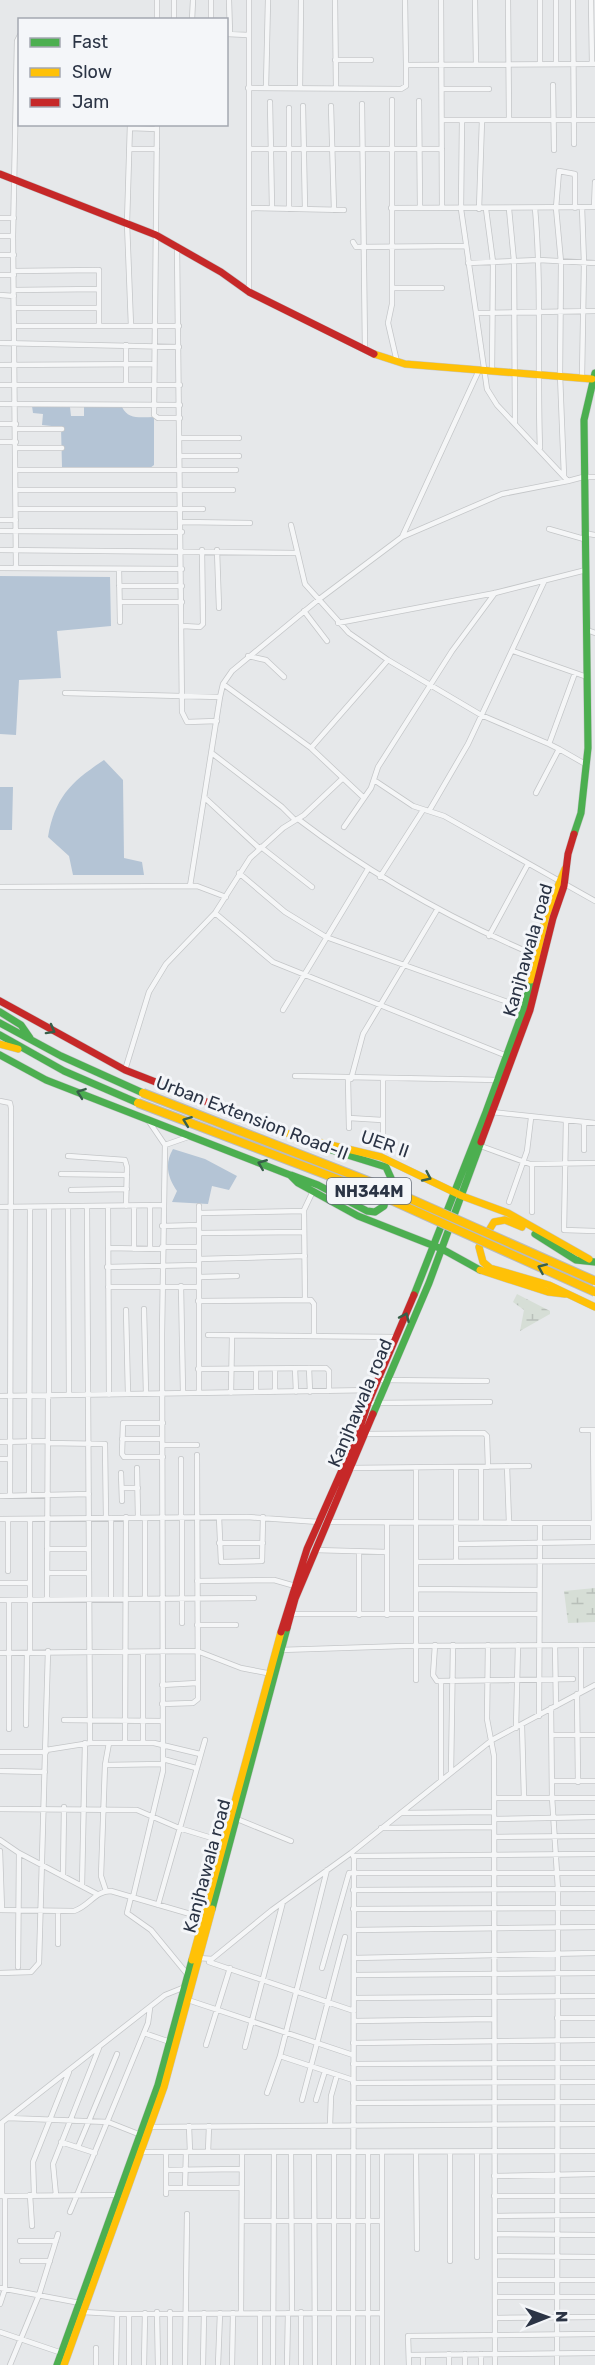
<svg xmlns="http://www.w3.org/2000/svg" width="595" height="2365" font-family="Rubik,sans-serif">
<defs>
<pattern id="wetland-marsh" width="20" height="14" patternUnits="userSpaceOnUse" patternTransform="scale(1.5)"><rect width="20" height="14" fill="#d6ded6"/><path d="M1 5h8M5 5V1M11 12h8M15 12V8" fill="none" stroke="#b8bfb9"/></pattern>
</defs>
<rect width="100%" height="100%" fill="#e6e8ea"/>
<path fill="url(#wetland-marsh)" d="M517 1294 550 1311V1314L520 1331 524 1310 513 1302Z
M595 1588V1622L568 1623 564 1591Z"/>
<path fill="#b4c4d5" d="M32 406 70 407 71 416H84V407H122C128 420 141 417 154 417V465L150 468 62 467 61 427 42 425 43 414 33 413Z
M0 576 110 577 111 626 57 631 61 678 19 680 16 735 0 734Z
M104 760 123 780 124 858 142 862 144 875H73L69 856 48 837C55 797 71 782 104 760Z
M0 787H13L12 830H0Z
M173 1149 205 1159 237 1176 229 1190 212 1186 208 1204 172 1202 177 1191C168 1178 164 1164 173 1149Z"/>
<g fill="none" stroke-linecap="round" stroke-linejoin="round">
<defs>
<path id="street" d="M157 0V20
M174 0V20
M211 0V20
M229 0 230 34
M249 0V292
M335 0 336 88
M405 0 406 65 595 64
M441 0 442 208
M475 0 476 65
M508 0 509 120
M540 0V64
M573 0 574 144
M591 0 592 64
M192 20 193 0
M227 34 248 35
M335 60H371
M556 64V0
M553 85 554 150
M266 87 268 0
M248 88 401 89 406 86V65
M300 88 301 0
M442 89H489
M392 100V304L388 323 397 362
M419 101 420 208
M270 102 272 208
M362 104 365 349
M303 106 305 209
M331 106 334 210
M289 108V209
M442 120H595
M462 120 461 209 487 389 497 405 568 481 583 477H595
M130 124 127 223 131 326
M157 124 154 415 158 418H180
M130 128 157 129
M130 149H157
M249 149H442
M594 207 595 182
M249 208 344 210
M391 208 595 207
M535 208C542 288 537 368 540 448
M479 209 482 120
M486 209 493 262 492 371
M509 209 514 261 515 422
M0 218H14
M0 236H13
M353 242 356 247 465 246
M177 246 182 712 187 722 217 721
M0 255H14
M468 263 539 260 595 263
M14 271 99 270V326
M0 275H14
M392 288H442
M14 290 99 289
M0 295 14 296
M14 308H99
M476 313 595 311
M14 326H179
M0 343 179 347
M126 345V385
M0 365 154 364
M582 377 584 263 582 207
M0 385H180
M0 404 180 405
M0 424H16
M16 429H62
M180 438H239
M0 442H16
M16 448H62
M180 456H239
M16 470H236
M564 476 560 375 561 262 556 208 559 171 575 174V208
M16 490H233
M16 509H203
M0 520H16
M182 522 250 523
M291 525 305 584 349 633 388 660 481 715 549 744 575 673
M549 529 584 539
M0 531 182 532
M584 533 595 535
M402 537 479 370
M0 550 296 553
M217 550 219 608
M0 568 182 569
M16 568 13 236 17 41 20 35
M119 569 120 622
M119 586H182
M120 602H182
M304 611 327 641
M338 623 495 593 586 570
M183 626 200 627 203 624 202 550
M587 630 595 633
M513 651 587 677
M248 656 266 660 284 677
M223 684 311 748 364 798
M65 693 220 697
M311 748 388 660
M559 749 587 765
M213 754 282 807 295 820
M374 780 413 806 444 816 595 901
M536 793 559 749 549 744
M205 798 260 849
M429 811 468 744 544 582
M298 819C374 877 454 921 542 958
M344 827 371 788 378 767 452 651 495 593
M261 847 312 887
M239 873 285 912 326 937 527 1009
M380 877 423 810
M190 886 220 697 223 684 232 671 318 600 402 537 502 494 568 481
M0 887 197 886 226 897
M215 913 273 962 507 1056
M489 936 528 864
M283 1010 368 869
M125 1070 149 992 166 964 215 913 250 858 283 828 304 815 343 778
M295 1076 499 1080
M348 1079 349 1128
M351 1079 363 1034 437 910
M0 1101 10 1103 11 1108 10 1495
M492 1112 595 1123
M349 1118 382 1120
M566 1120 564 1230 595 1231
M584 1122V1150
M383 1140V1078
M165 1145 188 1137
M478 1145 530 1164 595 1163
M68 1156 125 1160 127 1167 126 1206
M532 1164V1212
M61 1174 127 1175
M71 1190 127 1189
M509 1202 527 1151 531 1118
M68 1206 69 1395
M87 1206 90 1743
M108 1206 109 1395
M134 1206V1249
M199 1206V1393
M0 1207 163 1205
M199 1213 304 1211
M162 1226 199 1225
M199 1233 304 1232
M162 1247H199
M108 1248 162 1249
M150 1249V1205
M199 1259 305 1256
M107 1267 199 1265
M199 1277 237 1276
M181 1286 183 1393
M108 1287H199
M305 1300 304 1210 313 1191
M198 1301 311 1300 314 1304V1335
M144 1309 146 1394
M126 1310 128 1394
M208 1335 396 1337
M295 1368 296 1392
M309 1368 310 1392
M198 1369 326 1368 329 1371V1391
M379 1380 487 1381
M256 1392V1369
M275 1392V1369
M231 1393 232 1336
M49 1395V1207
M0 1396 374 1390
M368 1403 490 1402
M163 1423H123L122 1454 124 1457H163
M582 1430H595
M593 1430 594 1523
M364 1434 484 1433 487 1436 488 1467
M122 1439H162
M0 1442 48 1441
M48 1443 105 1444 106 1518
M163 1445H197
M0 1459H9
M507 1466 509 1523
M456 1467V1562
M481 1467V1523
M137 1468 138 1517
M349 1468 529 1466
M121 1473 122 1501
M122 1488H138
M29 1495 30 1207
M0 1496 89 1494
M181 1517V1459
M182 1517V1623
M219 1517 221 1562 262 1561 263 1517
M0 1519 247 1517 319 1522
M328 1522 595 1523
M593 1542V1523
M219 1543H263
M456 1544 595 1542
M47 1549H89
M315 1550 387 1552
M417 1562 595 1561
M8 1571V1519
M47 1573H89
M197 1581 274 1580 295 1586
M0 1583H29
M417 1589 539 1590
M47 1599 48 1395
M111 1599V1518
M145 1599V1518
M0 1600 254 1598
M9 1600V1729
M290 1614H539
M359 1615V1553
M387 1615V1523
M197 1625H236
M435 1645 433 1675 437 1681 573 1679
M488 1645 487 1719 494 1756 495 2365
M555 1645 556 1706
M581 1645V1691
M280 1650 404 1646 595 1645
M0 1653 197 1651 241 1668 272 1674
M30 1653V1519
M416 1680V1468
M441 1682V1780
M162 1685 197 1683
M577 1694 578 1782
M162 1704 193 1703 198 1699 197 1455
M551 1708 552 1797 558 1889 557 2365
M539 1716 540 1523
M64 1720 162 1721
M26 1725 27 1653
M522 1726 524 1798
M516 1728 518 1645
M552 1735H595
M143 1742V1652
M125 1743 126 1517
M46 1750 90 1743H154L200 1754
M0 1752H46
M163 1759 196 1768
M105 1765 163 1764
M0 1771 45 1772
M451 1772 453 1645
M553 1781H595
M494 1798H595
M0 1809 137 1810 179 1828 225 1842
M401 1813 494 1812
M237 1819 291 1841
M494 1819 595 1817
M381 1828 494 1827
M494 1837 595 1836
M0 1840 19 1853 97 1894
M0 1851 2 1910
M353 1856 595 1854
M63 1875 64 1807
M82 1886 85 1743
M353 1890 595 1889
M106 1891 101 1876 105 1765 109 1743
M131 1897 127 1913 151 1930 188 1975
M133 1897 163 1771 162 1334 165 1145 148 1120
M158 1905 205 1740
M353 1909 595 1908
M0 1910 74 1911C90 1906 94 1891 111 1891L204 1918
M354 1930 595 1927
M58 1944V1911
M199 1958 212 1959 272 1910 351 1853 492 1740 595 1685
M354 1958 595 1953
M209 1962 354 2011
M18 1967 19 1853
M322 1968 349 1873H595
M0 1973 31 1972 39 1963 48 1651
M354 1975 595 1973
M354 1998 595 1996
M185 1999 353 2055
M557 2018H595
M354 2021 494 2019
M144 2033 170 2042
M353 2043 595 2040
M206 2045 230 1968
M245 2047 283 1902
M280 2056 353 2080
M353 2064 595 2063
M353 2083 595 2082
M267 2093 280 2056 327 1870
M302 2100 345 1937
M316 2100 325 2071
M353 2103 595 2102
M8 2118 108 2122 141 2135
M2 2123V2196
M0 2124 165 1995 185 1987
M330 2125 331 2096 337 2075
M189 2126 190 2152
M148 2127 595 2124
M61 2142 95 2153
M78 2147 117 2054
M141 2152 595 2151
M208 2152 209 2126
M291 2152 292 2312
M314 2152 315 2365
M334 2152V2365
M450 2152V2261
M477 2152V2257
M416 2153 417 2249
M166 2170 241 2169
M494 2176 595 2174
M166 2188H241
M185 2188 186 2152
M166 2194V2152
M30 2195 32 2226
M34 2195 33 2162 69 2072
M56 2195 53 2164 99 2048
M0 2196 120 2195
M494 2196H595
M70 2212 148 2023 150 2008
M495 2216 595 2215
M242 2221H382
M495 2234 595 2235
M20 2241H56
M495 2256 595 2257
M22 2261H50
M495 2280H595
M0 2288 80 2303
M495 2297H595
M0 2304 5 2289V2196
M83 2312 117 2314 381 2313
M157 2312 158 2365
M241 2313 242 2152
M260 2313V2365
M129 2314V2365
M495 2318 595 2317
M0 2332 62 2353
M449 2354V2365
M465 2354V2365
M481 2354V2365
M409 2355 595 2353
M10 2365 39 2295 58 2234
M96 2365V2348
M116 2365 117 2314
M144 2365 145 2313
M170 2365V2312
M185 2365 187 2214
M203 2365 204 2313
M218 2365 220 2313
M232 2365 233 2313
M273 2365 274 2152
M287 2365 288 2313
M301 2365V2312
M353 2365 354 1856
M368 2365V2152
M382 2365V2152
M409 2365 408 2336 595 2334
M423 2365V2355"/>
<path id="fast" d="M574 834 581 813 588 748 584 420 595 373
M0 1012 21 1025 30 1038
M0 1023 61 1056 143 1093
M0 1035 64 1071 138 1103
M0 1055 46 1080 290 1175 298 1183 358 1216 442 1249 480 1270
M291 1175 318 1185 367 1211 375 1212 384 1206 391 1178 386 1167 312 1144
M535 1234 576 1260 595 1262
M414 1295 486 1112 524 1008 531 980
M373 1414 429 1283 481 1142
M212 1909 287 1628
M57 2365 158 2085 192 1960"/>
<path id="slow" d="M374 354 405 364 592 379
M531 980 546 916 565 869
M0 1044 18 1049
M227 1110 297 1137 381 1157 462 1196 508 1213 589 1259
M522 1227 505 1220 494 1222 479 1247 483 1262 490 1268 549 1285 595 1307
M480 1270 548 1292 565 1294
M192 1960 281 1632
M64 2365 164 2087 212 1909"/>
<path id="jam" d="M0 174 156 235 221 272 249 292 374 354
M0 1001 125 1070 227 1110
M481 1142 530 1010 553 918 564 886 568 854 574 834
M287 1628 295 1599 373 1414
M281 1632 307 1549 358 1434 368 1403 414 1295"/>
</defs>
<use href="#street" stroke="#c4c6c8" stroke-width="6"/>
<use href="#fast" stroke="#c4c6c8" stroke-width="8"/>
<use href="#slow" stroke="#c4c6c8" stroke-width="8"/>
<use href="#jam" stroke="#c4c6c8" stroke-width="8"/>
<use href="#street" stroke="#f5f6f7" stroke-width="4.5"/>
<use href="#fast" stroke="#4caf50" stroke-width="7"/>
<use href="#slow" stroke="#ffc107" stroke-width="7"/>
<use href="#jam" stroke="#c62828" stroke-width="7"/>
<defs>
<path id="slow-bridge" d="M143 1093 386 1188 595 1281
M138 1103 382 1196 595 1292"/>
</defs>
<use href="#slow-bridge" stroke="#b8bbbf" stroke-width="10" stroke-linecap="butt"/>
<use href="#slow-bridge" stroke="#ffc107" stroke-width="8"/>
</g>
<defs><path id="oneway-chevron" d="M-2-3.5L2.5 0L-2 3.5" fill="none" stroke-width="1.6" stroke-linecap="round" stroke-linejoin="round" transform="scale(1.5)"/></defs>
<g stroke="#375f49">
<use href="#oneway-chevron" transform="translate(51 1030) rotate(29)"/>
<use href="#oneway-chevron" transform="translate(81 1093) rotate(-160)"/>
<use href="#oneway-chevron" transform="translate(187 1121) rotate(-159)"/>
<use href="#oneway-chevron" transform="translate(262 1164) rotate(-158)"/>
<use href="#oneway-chevron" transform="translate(427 1177) rotate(25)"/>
<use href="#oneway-chevron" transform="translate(542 1268) rotate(-156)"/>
<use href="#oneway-chevron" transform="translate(405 1317) rotate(-66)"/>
</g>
<g text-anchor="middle" stroke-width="6" stroke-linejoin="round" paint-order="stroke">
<rect fill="#f4f6f9" stroke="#676e7b" stroke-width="1.5" x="327" y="1178" width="84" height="26" rx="4.5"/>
<g font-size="16" font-weight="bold" fill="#2b3445">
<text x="369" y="1197">NH344M</text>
</g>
<g font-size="18" fill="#2b3445" stroke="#f4f6f9">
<text transform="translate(528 950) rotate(-74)" y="6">Kanjhawala road</text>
<text transform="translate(252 1118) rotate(21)" y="6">Urban Extension Road-II</text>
<text transform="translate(385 1144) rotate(19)" y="6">UER II</text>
<text transform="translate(360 1403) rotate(-67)" y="6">Kanjhawala road</text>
<text transform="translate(207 1866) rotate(-75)" y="6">Kanjhawala road</text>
</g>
</g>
<rect x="18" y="18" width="210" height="108" fill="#f4f6f9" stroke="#a4a8b1" stroke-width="1.5"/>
<rect x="30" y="38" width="30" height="9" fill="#4caf50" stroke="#a4a8b1" stroke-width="1.5"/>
<text x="72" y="48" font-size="18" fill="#2b3445">Fast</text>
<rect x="30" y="68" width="30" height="9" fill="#ffc107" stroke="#a4a8b1" stroke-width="1.5"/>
<text x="72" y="78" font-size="18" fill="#2b3445">Slow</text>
<rect x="30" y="98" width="30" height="9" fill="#c62828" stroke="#a4a8b1" stroke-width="1.5"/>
<text x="72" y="108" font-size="18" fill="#2b3445">Jam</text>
<g transform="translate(547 2317) rotate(89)" stroke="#f4f6f9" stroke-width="4.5" paint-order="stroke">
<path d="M0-4.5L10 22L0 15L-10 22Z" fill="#2b3445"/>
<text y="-9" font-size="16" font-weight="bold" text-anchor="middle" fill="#2b3445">N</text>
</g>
</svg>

- - -

§ Work request: Look through the material above and print exactly the lines from the one containing "M14 326H179" to the one containing "M295 1076 499 1080", both included, and nothing more.

§ Exercise output:
M14 326H179
M0 343 179 347
M126 345V385
M0 365 154 364
M582 377 584 263 582 207
M0 385H180
M0 404 180 405
M0 424H16
M16 429H62
M180 438H239
M0 442H16
M16 448H62
M180 456H239
M16 470H236
M564 476 560 375 561 262 556 208 559 171 575 174V208
M16 490H233
M16 509H203
M0 520H16
M182 522 250 523
M291 525 305 584 349 633 388 660 481 715 549 744 575 673
M549 529 584 539
M0 531 182 532
M584 533 595 535
M402 537 479 370
M0 550 296 553
M217 550 219 608
M0 568 182 569
M16 568 13 236 17 41 20 35
M119 569 120 622
M119 586H182
M120 602H182
M304 611 327 641
M338 623 495 593 586 570
M183 626 200 627 203 624 202 550
M587 630 595 633
M513 651 587 677
M248 656 266 660 284 677
M223 684 311 748 364 798
M65 693 220 697
M311 748 388 660
M559 749 587 765
M213 754 282 807 295 820
M374 780 413 806 444 816 595 901
M536 793 559 749 549 744
M205 798 260 849
M429 811 468 744 544 582
M298 819C374 877 454 921 542 958
M344 827 371 788 378 767 452 651 495 593
M261 847 312 887
M239 873 285 912 326 937 527 1009
M380 877 423 810
M190 886 220 697 223 684 232 671 318 600 402 537 502 494 568 481
M0 887 197 886 226 897
M215 913 273 962 507 1056
M489 936 528 864
M283 1010 368 869
M125 1070 149 992 166 964 215 913 250 858 283 828 304 815 343 778
M295 1076 499 1080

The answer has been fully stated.